Extract text, glyphs, words and metrics from PDF documents with PHP

SetaPDF-Extractor

Extract text, glyphs, words and metrics from PDF documents with PHP

Downloads and Changelogs of the SetaPDF-Extractor

The following table will show you all changelogs and available downloads of the SetaPDF-Extractor component. A full overview of all your licenses is available in your personal Pickup Depot.

SetaPDF-Extractor

Version 2.24.0.1049

Release date: 2017-05-08

Rev. 1026 to 1049

SetaPDF-Extractor Component
Feature
  • Implemented handling of invisible glyphs above visible glyphs.

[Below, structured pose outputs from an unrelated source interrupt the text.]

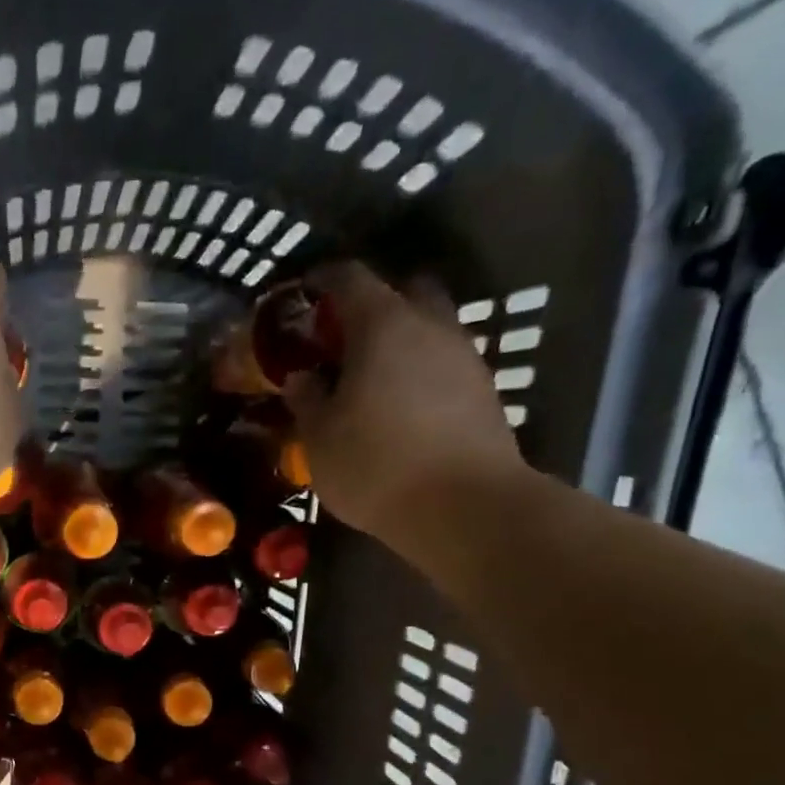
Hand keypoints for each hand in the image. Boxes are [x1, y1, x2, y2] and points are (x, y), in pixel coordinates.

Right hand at [281, 263, 524, 562]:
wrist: (464, 506)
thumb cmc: (375, 465)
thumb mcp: (320, 439)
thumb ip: (307, 400)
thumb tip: (301, 378)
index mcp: (382, 326)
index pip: (350, 279)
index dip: (323, 279)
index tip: (305, 290)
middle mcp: (430, 326)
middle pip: (403, 291)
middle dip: (373, 304)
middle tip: (344, 337)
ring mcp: (465, 356)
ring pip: (430, 327)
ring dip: (402, 340)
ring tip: (372, 378)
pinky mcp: (484, 390)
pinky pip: (445, 363)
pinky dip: (422, 371)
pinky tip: (403, 406)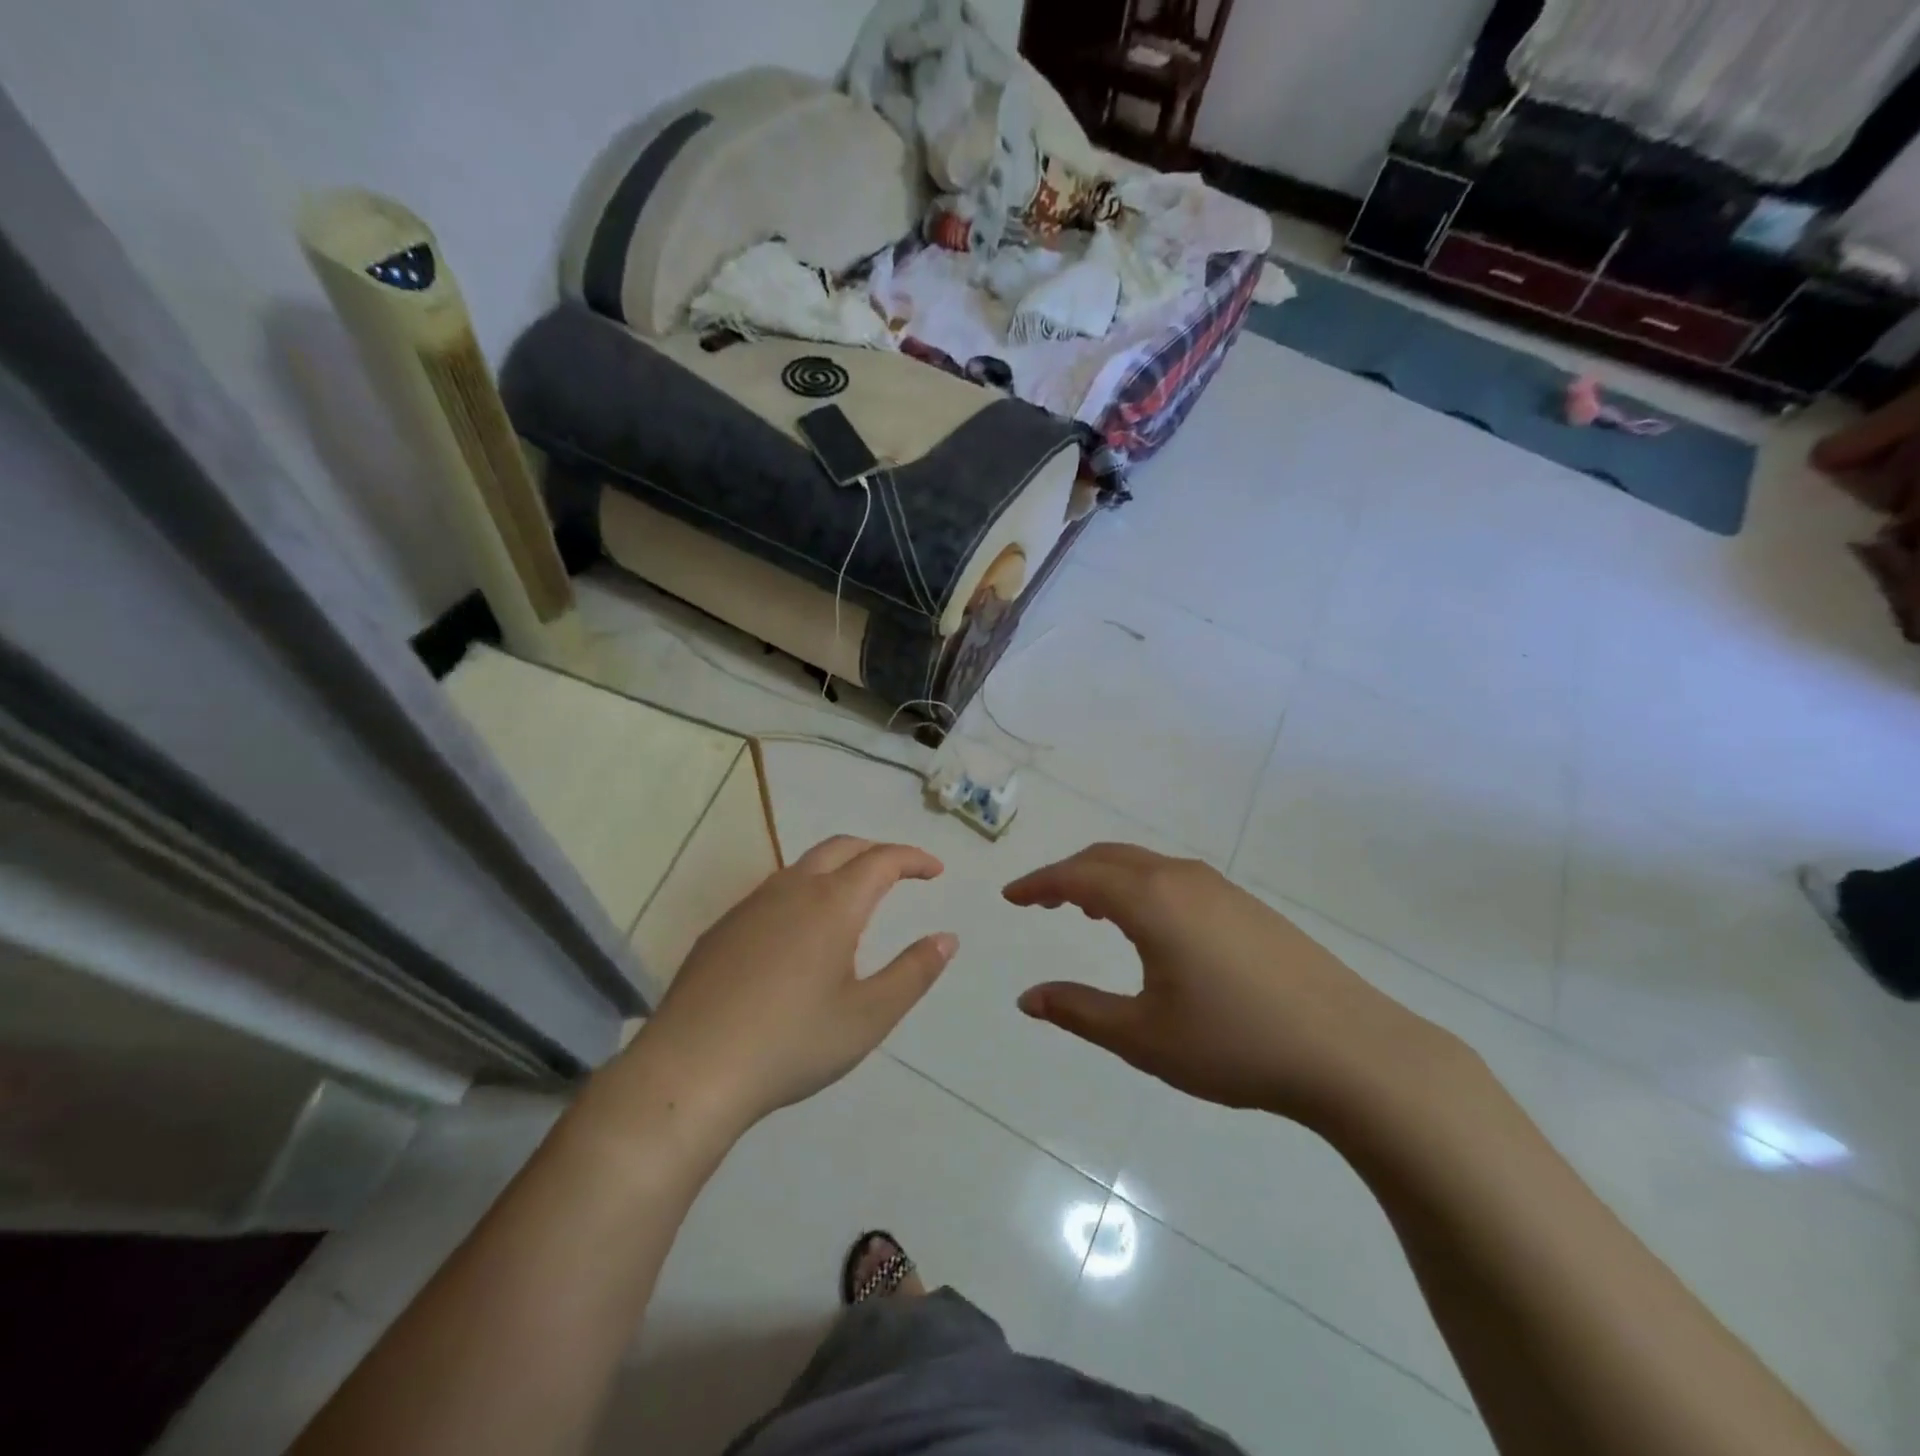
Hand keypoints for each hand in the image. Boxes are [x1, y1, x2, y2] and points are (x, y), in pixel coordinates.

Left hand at [639, 836, 957, 1130]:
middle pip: (841, 847)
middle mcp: (791, 889)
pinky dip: (804, 892)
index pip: (882, 859)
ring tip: (856, 900)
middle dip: (876, 851)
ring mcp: (750, 906)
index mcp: (833, 903)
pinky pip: (774, 892)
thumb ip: (914, 972)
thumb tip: (947, 938)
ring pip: (803, 866)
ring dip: (838, 868)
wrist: (691, 1070)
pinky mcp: (722, 929)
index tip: (935, 871)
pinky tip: (801, 934)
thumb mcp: (868, 1016)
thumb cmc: (792, 1042)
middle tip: (901, 872)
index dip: (913, 859)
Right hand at [1004, 843, 1445, 1123]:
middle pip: (1108, 858)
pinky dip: (1141, 887)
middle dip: (1067, 875)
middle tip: (1039, 902)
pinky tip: (1149, 926)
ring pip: (1144, 864)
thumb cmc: (1235, 1044)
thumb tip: (1027, 998)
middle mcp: (1181, 878)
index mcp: (1150, 900)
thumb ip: (1078, 1012)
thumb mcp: (1143, 1036)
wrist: (1352, 1051)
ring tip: (1085, 911)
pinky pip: (1174, 878)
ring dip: (1106, 879)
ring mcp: (1220, 888)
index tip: (1010, 898)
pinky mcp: (1247, 905)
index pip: (1076, 877)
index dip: (1038, 885)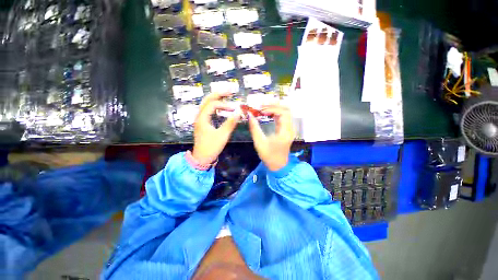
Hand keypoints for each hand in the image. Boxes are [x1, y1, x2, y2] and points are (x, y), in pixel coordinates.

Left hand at [192, 93, 240, 164]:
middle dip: (219, 93)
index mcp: (202, 118)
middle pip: (207, 99)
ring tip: (226, 95)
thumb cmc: (211, 147)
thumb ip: (230, 123)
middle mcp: (199, 116)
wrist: (202, 158)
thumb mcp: (222, 135)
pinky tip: (220, 106)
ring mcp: (200, 119)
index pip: (213, 104)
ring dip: (216, 98)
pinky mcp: (202, 123)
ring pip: (206, 104)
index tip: (235, 109)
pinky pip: (207, 110)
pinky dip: (214, 106)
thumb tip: (239, 111)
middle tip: (230, 90)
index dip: (225, 105)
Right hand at [248, 104, 294, 170]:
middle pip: (286, 110)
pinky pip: (283, 118)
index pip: (284, 113)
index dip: (272, 109)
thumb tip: (249, 115)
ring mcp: (289, 129)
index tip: (261, 111)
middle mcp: (290, 129)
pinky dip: (275, 113)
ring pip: (285, 113)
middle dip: (274, 106)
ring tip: (263, 108)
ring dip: (275, 109)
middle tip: (261, 106)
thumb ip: (254, 128)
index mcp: (285, 132)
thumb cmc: (269, 156)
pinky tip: (267, 114)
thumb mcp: (259, 142)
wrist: (278, 165)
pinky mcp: (286, 130)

They are ignored now and will not trigger a word break in both Word and ExactPlain strategies.
  • Added setCleanStreamCallback() and getCleanStreamCallback() in the abstract strategy class.
  • Added SetaPDF_Extractor_ContentStreamCleaner class and implemented it as a default callback in all strategies. It allows you to clean up a content stream before it is parsed and will bring a performance boost for documents with e.g. very much vector operations.
Bugfix
  • Pass $_ignoreSpaceCharacter property in SetaPDF_Extractor_Strategy_ExactPlain to sub-instance.
Tweak
  • Optimized code in sorting functions.
SetaPDF-Core Component
Feature
  • Added setTabOrder() and getTabOrder() in SetaPDF_Core_Document_Page_Annotations class.
  • Added method to normalize line breaks: SetaPDF_Core_Text::normalizeLineBreaks().
  • Added SetaPDF_Core_Document::getSaveMethod() and renamed $update parameter in save() method to $saveMethod (meaning is the same as before).
  • Added support for PDF documents with invalid data before their PDF file header.
Bugfix
  • Fixed a bug which occurs if AES encryption is used while the Length value of a stream is an indirect object which is already written because of the SetaPDF_Core_Document::SAVE_METHOD_REWRITE_ALL save method.
  • Prevent "String offset cast occured" notice in abstract reader class.
  • Fixed SetaPDF_Core_Document_Destination::findByName() when name was not found.
Tweak
  • Normalizes line breaks in SetaPDF_Core_Text_Block class.
  • Check for null bytes in file names before passing them to PHP functions to prevent warnings or notices.
  • Added support for faulty objects with a generation number higher than zero in object streams.
  • Allow date strings without "D:" prefix.
Demo
  • Updated get image sizes demo to handle rotated pages correctly.